Now I had used a PowerShell script to export the exclusions, crawled/managed properties and best bets of the development farm search application, subsequently import into test. So given the reported issue was via search results, the anchor was well and truly set. The issue had to be search right? Maybe the script had a fault?
So as one would do, I checked the crawl logs and confirmed that some items in the affected library were being crawled OK. I then double checked the web app policy for the search crawl account and made sure it had the appropriate permissions. it was good. I removed the crawl exclusions just in case they were excluding more than what they reported to be and I also I removed any proxy configuration from the search crawl account as I have seen proxy issues with crawling before.
I re-crawled and the problem persisted… hmm
I logged into the affected site as the crawl account itself and examined this problematic library. I immediately noticed that I could not see a particular folder where significant content resided. This accounted for the search discrepancy, but checking permissions confirmed that this was not an issue. The library inherited its permissions. So I created another view on the library that was set to not show folders, and when I checked that view, I could see all the affected files and their state was set to “Approved”. Damn! This really threw me. Why the hell would search account not see a folder but see the files within it when I changed the view not to include folders?
Still well and truly affected by my anchoring bias towards search, I started to consider possibilities that defied rational logic in hindsight. I wondered if there was some weird issue with the crawl account, so I had another search crawl account created and retested the issue and still the problem persisted. Then I temporarily granted the search account site owner permission and was finally able to view the missing folder content when browsing to it, but I then attempted a full crawl and the results stubbornly refused to appear. I even reset the index in desperation.

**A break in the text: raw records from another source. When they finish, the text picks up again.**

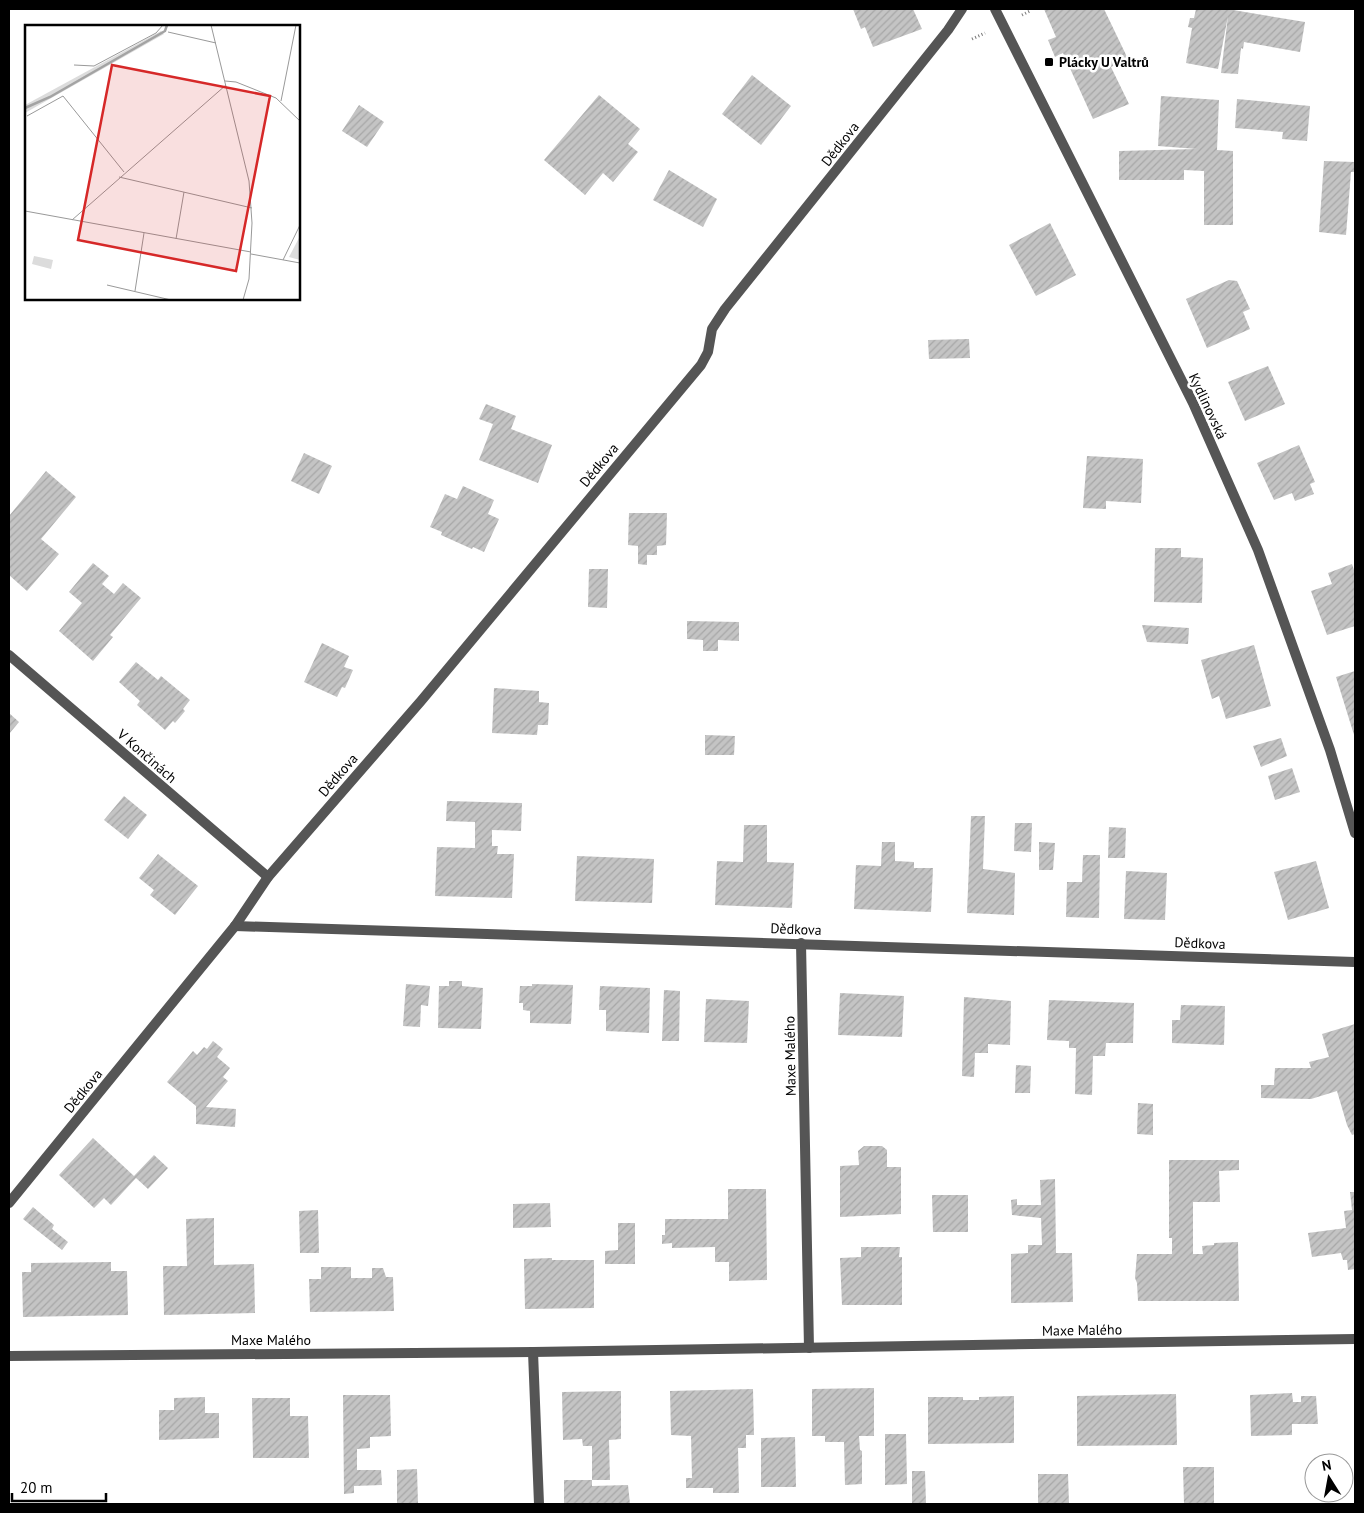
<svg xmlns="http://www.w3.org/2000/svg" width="1364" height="1513" font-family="'PT Sans',sans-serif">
<defs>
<pattern id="building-hatch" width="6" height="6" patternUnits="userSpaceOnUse" patternTransform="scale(1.25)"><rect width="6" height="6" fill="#c4c4c4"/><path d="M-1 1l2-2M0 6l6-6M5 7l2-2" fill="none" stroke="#a7a7a7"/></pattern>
</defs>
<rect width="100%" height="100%" fill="#fff"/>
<g fill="url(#building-hatch)">
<path d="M 853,9 L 913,9 L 922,29 L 873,47 L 865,27 L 861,29 Z"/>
<path d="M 1044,9 L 1104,9 L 1128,59 L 1111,67 L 1129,104 L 1093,119 L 1063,53 L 1055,57 L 1048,40 L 1056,37 Z"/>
<path d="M 1196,9 L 1227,9 L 1305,22 L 1300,52 L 1244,42 L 1243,49 L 1241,48 L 1238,74 L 1221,73 L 1228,16 L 1218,69 L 1186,63 L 1192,28 L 1188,27 L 1190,18 L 1194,18 Z"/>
<path d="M 752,75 L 791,106 L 761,145 L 722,114 Z"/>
<path d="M 599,95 L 640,129 L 628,144 L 638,152 L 613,182 L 603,173 L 585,195 L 544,160 Z"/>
<path d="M 1161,96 L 1219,100 L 1217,150 L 1233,151 L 1233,225 L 1204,225 L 1204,171 L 1184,170 L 1184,180 L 1119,180 L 1119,151 L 1197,149 L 1158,146 Z"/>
<path d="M 1237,99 L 1310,106 L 1307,141 L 1282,139 L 1283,132 L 1235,128 Z"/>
<path d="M 359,105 L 384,122 L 367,147 L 342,131 Z"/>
<path d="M 1324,161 L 1355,162 L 1355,172 L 1351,172 L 1346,235 L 1319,232 Z"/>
<path d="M 669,170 L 717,199 L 703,227 L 653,200 Z"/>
<path d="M 1050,223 L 1076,275 L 1036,296 L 1009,245 Z"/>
<path d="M 1229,280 L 1237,281 L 1250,309 L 1243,312 L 1250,329 L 1207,348 L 1186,299 Z"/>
<path d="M 969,339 L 970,358 L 929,359 L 928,340 Z"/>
<path d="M 1268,366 L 1285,404 L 1245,421 L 1228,382 Z"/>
<path d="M 486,404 L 516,416 L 511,429 L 552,445 L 538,483 L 479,460 L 493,424 L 479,419 Z"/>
<path d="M 1299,445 L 1315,482 L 1310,484 L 1314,494 L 1295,501 L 1292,493 L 1274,500 L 1257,463 Z"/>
<path d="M 304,453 L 332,466 L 319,494 L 291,481 Z"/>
<path d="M 1087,456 L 1143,459 L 1141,503 L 1106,501 L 1106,509 L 1083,508 Z"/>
<path d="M 46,471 L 76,497 L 41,539 L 59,554 L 27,591 L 9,575 L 9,516 Z"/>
<path d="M 463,486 L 494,500 L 488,514 L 499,519 L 484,552 L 473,547 L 472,549 L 441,535 L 442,532 L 430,527 L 445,494 L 457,499 Z"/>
<path d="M 629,513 L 667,513 L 666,545 L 657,546 L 657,555 L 647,555 L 647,565 L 638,564 L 638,546 L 628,545 Z"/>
<path d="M 1155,548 L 1181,548 L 1181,557 L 1203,558 L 1202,603 L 1154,602 Z"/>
<path d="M 93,563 L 109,576 L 102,584 L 114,594 L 123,583 L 141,598 L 110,635 L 113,637 L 93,661 L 59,631 L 82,603 L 69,592 Z"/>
<path d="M 1352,564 L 1355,573 L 1355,626 L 1327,635 L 1311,591 L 1332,584 L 1328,573 Z"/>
<path d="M 589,569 L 608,569 L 607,608 L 588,607 Z"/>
<path d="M 687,621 L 739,622 L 739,641 L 718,640 L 718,651 L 703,651 L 703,640 L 687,639 Z"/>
<path d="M 1142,625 L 1189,628 L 1188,644 L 1147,642 Z"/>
<path d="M 322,643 L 349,656 L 344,667 L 353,670 L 345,688 L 342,687 L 337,697 L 304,682 Z"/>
<path d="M 1254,645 L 1271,706 L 1226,719 L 1219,696 L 1212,699 L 1201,660 Z"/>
<path d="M 136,662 L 158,680 L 161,676 L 190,700 L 183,709 L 185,711 L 175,723 L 173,721 L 165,730 L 137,705 L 140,701 L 119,682 Z"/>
<path d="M 1355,671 L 1355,738 L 1336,677 Z"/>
<path d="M 494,688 L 539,691 L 539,702 L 549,703 L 548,725 L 538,725 L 537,735 L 492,733 Z"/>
<path d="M 9,713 L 19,722 L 9,734 Z"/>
<path d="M 705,735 L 735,736 L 734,755 L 705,755 Z"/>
<path d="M 1281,738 L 1287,756 L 1261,767 L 1253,746 Z"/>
<path d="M 1292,768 L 1300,792 L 1275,800 L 1268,776 Z"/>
<path d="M 124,796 L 147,815 L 128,839 L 104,820 Z"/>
<path d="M 447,801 L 522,803 L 521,831 L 492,830 L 492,846 L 498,846 L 497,854 L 514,854 L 512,898 L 435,896 L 437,847 L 475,848 L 475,822 L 446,821 Z"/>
<path d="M 971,816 L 985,816 L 983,869 L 1015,873 L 1014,915 L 967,913 Z"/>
<path d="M 1015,823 L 1032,823 L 1031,852 L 1014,851 Z"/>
<path d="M 744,825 L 767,825 L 767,862 L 794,863 L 792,908 L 715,905 L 717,861 L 743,862 Z"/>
<path d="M 1109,827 L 1126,828 L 1125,858 L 1108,858 Z"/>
<path d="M 882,842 L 895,842 L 895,861 L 914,862 L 914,868 L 933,868 L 931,912 L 854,909 L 856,865 L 881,866 Z"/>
<path d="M 1039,842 L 1055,843 L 1053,870 L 1039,870 Z"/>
<path d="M 158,854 L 198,886 L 175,915 L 150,895 L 154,890 L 139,878 Z"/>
<path d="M 1083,855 L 1100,855 L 1099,918 L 1066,917 L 1067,882 L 1082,882 Z"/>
<path d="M 577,856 L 654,859 L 652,903 L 575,901 Z"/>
<path d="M 1316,861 L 1329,908 L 1288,920 L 1274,872 Z"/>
<path d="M 1126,871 L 1167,873 L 1165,920 L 1124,919 Z"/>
<path d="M 449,981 L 462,981 L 462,986 L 483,988 L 481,1029 L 438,1028 L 439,986 L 449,986 Z"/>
<path d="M 406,984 L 430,986 L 428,1006 L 421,1005 L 420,1027 L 403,1026 Z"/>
<path d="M 532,984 L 573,985 L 571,1024 L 530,1023 L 530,1011 L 523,1010 L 523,1003 L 519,1003 L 520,986 L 532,986 Z"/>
<path d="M 600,986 L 650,988 L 649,1033 L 606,1031 L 606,1010 L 599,1010 Z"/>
<path d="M 664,990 L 680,991 L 679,1041 L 662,1041 Z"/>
<path d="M 840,993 L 904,996 L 902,1037 L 838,1035 Z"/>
<path d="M 964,997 L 1011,1001 L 1010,1045 L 988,1044 L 988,1053 L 975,1053 L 974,1077 L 962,1076 Z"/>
<path d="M 706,999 L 749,1001 L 747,1043 L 704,1042 Z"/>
<path d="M 1049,1000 L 1134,1003 L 1133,1043 L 1106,1043 L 1105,1056 L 1093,1056 L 1092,1095 L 1075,1094 L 1076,1048 L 1069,1048 L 1069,1041 L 1047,1040 Z"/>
<path d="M 1181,1005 L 1225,1006 L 1224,1045 L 1172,1043 L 1172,1020 L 1180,1020 Z"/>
<path d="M 1355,1024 L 1355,1134 L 1352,1135 L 1347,1125 L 1337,1091 L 1311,1099 L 1261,1098 L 1261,1085 L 1274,1085 L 1275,1068 L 1311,1068 L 1309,1062 L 1329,1057 L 1322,1034 Z"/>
<path d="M 213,1041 L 223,1049 L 217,1057 L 230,1068 L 223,1077 L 228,1081 L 206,1107 L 236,1109 L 235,1127 L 196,1124 L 196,1106 L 167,1082 L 193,1051 L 197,1055 L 204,1047 L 207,1049 Z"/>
<path d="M 1016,1065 L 1031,1066 L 1030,1093 L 1015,1093 Z"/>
<path d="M 1138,1103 L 1153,1104 L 1153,1135 L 1137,1134 Z"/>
<path d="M 93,1138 L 134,1176 L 154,1155 L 168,1168 L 148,1189 L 136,1178 L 111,1205 L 104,1198 L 94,1208 L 59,1175 Z"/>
<path d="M 864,1146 L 882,1146 L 887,1150 L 887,1167 L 901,1167 L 901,1214 L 840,1217 L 840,1166 L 859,1165 L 858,1151 Z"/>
<path d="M 1169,1160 L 1239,1160 L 1239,1170 L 1219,1171 L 1220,1202 L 1193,1202 L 1193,1254 L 1203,1254 L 1202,1246 L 1214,1245 L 1214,1243 L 1238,1242 L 1239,1301 L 1138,1301 L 1137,1283 L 1135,1278 L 1137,1254 L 1172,1254 L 1172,1238 L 1169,1238 Z"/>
<path d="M 1055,1179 L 1056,1253 L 1072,1253 L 1073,1302 L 1011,1303 L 1011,1254 L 1028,1253 L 1028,1245 L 1042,1245 L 1041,1218 L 1012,1215 L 1011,1200 L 1017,1199 L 1017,1205 L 1041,1205 L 1040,1180 Z"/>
<path d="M 728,1189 L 766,1189 L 767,1280 L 729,1281 L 729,1262 L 715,1262 L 715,1247 L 672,1248 L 672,1243 L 662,1244 L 662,1235 L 665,1235 L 665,1219 L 728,1219 Z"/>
<path d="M 1350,1192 L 1355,1192 L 1355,1269 L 1348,1270 L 1347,1260 L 1343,1260 L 1341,1253 L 1312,1257 L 1308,1233 L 1346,1228 L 1344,1211 L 1352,1210 Z"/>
<path d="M 932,1195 L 968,1195 L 968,1232 L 933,1232 Z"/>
<path d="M 550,1203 L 551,1227 L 513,1228 L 513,1204 Z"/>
<path d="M 33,1207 L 54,1225 L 52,1229 L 68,1242 L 62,1250 L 23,1219 Z"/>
<path d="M 318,1210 L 319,1253 L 300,1253 L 299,1211 Z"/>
<path d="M 214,1218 L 214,1265 L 254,1264 L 255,1313 L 164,1315 L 163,1266 L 187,1266 L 186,1219 Z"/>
<path d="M 618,1223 L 635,1223 L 635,1264 L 605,1264 L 605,1251 L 618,1250 Z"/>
<path d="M 861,1247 L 900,1247 L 899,1257 L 902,1257 L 902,1305 L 842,1305 L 840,1258 L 861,1257 Z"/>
<path d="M 552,1258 L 552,1260 L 594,1260 L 594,1308 L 525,1309 L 524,1259 Z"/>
<path d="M 111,1262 L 111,1271 L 127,1271 L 128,1315 L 23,1317 L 22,1272 L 31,1272 L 31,1263 Z"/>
<path d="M 321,1267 L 351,1267 L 351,1278 L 372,1278 L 372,1268 L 383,1268 L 386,1277 L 393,1277 L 394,1311 L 310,1312 L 309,1279 L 321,1279 Z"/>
<path d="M 874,1388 L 874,1436 L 859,1436 L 860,1450 L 862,1451 L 862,1484 L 845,1485 L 844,1442 L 825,1442 L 825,1436 L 812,1436 L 812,1389 Z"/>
<path d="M 753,1389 L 754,1435 L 746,1435 L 746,1448 L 738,1448 L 739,1493 L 713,1493 L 713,1488 L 686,1488 L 686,1478 L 692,1478 L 691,1436 L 671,1435 L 670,1391 Z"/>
<path d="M 621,1391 L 621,1439 L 609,1440 L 610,1480 L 592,1480 L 592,1446 L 583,1446 L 582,1439 L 563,1440 L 562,1392 Z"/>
<path d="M 1292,1393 L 1293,1402 L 1301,1402 L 1301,1396 L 1316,1396 L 1318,1424 L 1292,1424 L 1292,1435 L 1251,1436 L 1250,1395 Z"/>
<path d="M 1176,1394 L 1177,1445 L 1077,1446 L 1077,1396 Z"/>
<path d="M 343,1395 L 390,1395 L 391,1436 L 370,1437 L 370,1448 L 357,1449 L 357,1470 L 381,1470 L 382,1485 L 354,1486 L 354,1493 L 344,1494 Z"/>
<path d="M 1014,1396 L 1014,1443 L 928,1444 L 928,1397 L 963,1397 L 963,1400 L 979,1400 L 979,1397 Z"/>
<path d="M 205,1397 L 205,1413 L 219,1413 L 219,1438 L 159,1440 L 159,1410 L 174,1410 L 174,1398 Z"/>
<path d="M 252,1398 L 290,1398 L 290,1416 L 308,1416 L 309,1458 L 253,1458 Z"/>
<path d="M 885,1434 L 906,1434 L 907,1484 L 885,1485 Z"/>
<path d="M 795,1437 L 796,1487 L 761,1487 L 761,1438 Z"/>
<path d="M 1183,1467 L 1214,1467 L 1214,1504 L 1184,1504 Z"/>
<path d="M 417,1469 L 418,1504 L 397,1504 L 397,1470 Z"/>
<path d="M 912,1471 L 925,1471 L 926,1504 L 912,1504 Z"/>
<path d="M 1038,1474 L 1068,1474 L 1069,1504 L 1038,1504 Z"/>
<path d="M 564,1480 L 592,1480 L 592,1486 L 628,1485 L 630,1504 L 564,1504 Z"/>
</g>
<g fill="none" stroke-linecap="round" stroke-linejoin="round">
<g stroke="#777" stroke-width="3" stroke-dasharray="1 2.5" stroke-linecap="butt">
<path d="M 1022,15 L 1030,11 L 1029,9"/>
<path d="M 972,39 L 985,33"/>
</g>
<g stroke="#555" stroke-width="10">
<path d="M 995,9 L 1193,403 L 1258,550 L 1330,750 L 1355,833"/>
<path d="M 9,655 L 268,877"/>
<path d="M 235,926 L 1355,962"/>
<path d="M 801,943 L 809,1348"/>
<path d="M 9,1203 L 235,926 L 268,877 L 421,701 L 701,365 L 708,352 L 712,329 L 725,309 L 948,30 L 962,9"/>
<path d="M 533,1352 L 539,1504"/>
<path d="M 9,1356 L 533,1352 L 1355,1339"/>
</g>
</g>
<rect fill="#000" stroke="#fff" stroke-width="2" x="1044" y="57" width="10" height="10" rx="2.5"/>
<g text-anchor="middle" stroke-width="5" stroke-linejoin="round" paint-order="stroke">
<g font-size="14" font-weight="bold" fill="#000" stroke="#fff" text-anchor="start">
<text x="1059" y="67">Plácky U Valtrů</text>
</g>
<g font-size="14" fill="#000" stroke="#fff">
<text transform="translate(840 144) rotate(-52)" y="5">Dědkova</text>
<text transform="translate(1208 406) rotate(65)" y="5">Kydlinovská</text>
<text transform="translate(599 465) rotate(-50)" y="5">Dědkova</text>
<text transform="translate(147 756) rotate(41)" y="5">V Končinách</text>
<text transform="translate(338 775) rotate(-49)" y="5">Dědkova</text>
<text transform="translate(796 929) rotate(2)" y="5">Dědkova</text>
<text transform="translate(1200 943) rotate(2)" y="5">Dědkova</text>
<text transform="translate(790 1056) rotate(-91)" y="5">Maxe Malého</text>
<text transform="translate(83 1091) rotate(-51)" y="5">Dědkova</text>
<text transform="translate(1082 1330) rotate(-1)" y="5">Maxe Malého</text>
<text x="271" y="1345">Maxe Malého</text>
</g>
</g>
<g transform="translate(25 25)">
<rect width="275" height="275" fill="#fff"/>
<path d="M 136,6 L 139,9 L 0,88 L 0,80 Z" fill="#dcdcdc"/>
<path d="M 275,211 L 275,235 L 264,232 Z" fill="#dcdcdc"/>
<path d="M 9,231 L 28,235 L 26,244 L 7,239 Z" fill="#dcdcdc"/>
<path fill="none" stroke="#a3a3a3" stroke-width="2.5" d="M 0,83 L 25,72 L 140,6 L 142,0"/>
<path fill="none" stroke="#999" stroke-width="1" d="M 186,0 L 224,156 L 227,198 L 224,254 L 218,275M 143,7 L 191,18M 49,40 L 69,41 L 131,8 L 138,0M 200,56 L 211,57 L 251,73 L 275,96M 256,76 L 271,0M 2,91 L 38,71 L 99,147M 94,152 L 227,183M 0,186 L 226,227M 47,195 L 201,60M 151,214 L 159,167M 226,229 L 275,238M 258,235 L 275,200M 82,260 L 146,275M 110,266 L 119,208"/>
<path fill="#d62828" fill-opacity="0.15" stroke="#d62828" stroke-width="2.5" d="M 87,40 L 245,71 L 211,246 L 53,215 Z"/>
<rect width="275" height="275" fill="none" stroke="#000" stroke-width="2.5"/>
</g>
<rect width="1364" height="1513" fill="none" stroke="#000000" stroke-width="20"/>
<g transform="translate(1329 1478) rotate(349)"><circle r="24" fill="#ffffff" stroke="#999999"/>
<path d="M0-4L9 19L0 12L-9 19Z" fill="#000000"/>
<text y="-8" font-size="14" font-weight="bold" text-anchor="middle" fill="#000000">N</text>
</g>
<path d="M12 1493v8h94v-8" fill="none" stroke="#000000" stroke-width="2.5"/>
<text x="20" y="1493" font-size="15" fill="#000000" stroke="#ffffff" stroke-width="4" paint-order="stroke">20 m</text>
</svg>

Finally, I showed the behaviour of the library to a colleague, and he said “the folder is not approved”. (Massive clunk as the penny drops for me). Shit – how can I be so stupid?
For whatever reason, the folder in question was not approved, but the files were. The crawler was dutifully doing precisely what it was configured to do for an account that has read permission to the site. When I turned on the “no folder” view, of course I saw the files inside the folder because they were approved. Argh! So bloody obvious when you think about it. Approving the folder and running a crawl immediately made the problem go away.
What really bruised my tech guy ego even more was that I have previously sorted out this exact issue for others – many times in fact! Everybody knows that when content is visible for one party and not others, its usually approvals or publishing. So the fact that I got duped by the same issue I have frequently advised on was a bit deflating… except that this all happened on a Friday and as all geeks know, solving a problem on a Friday always trumps tech guy ego.
Thanks for reading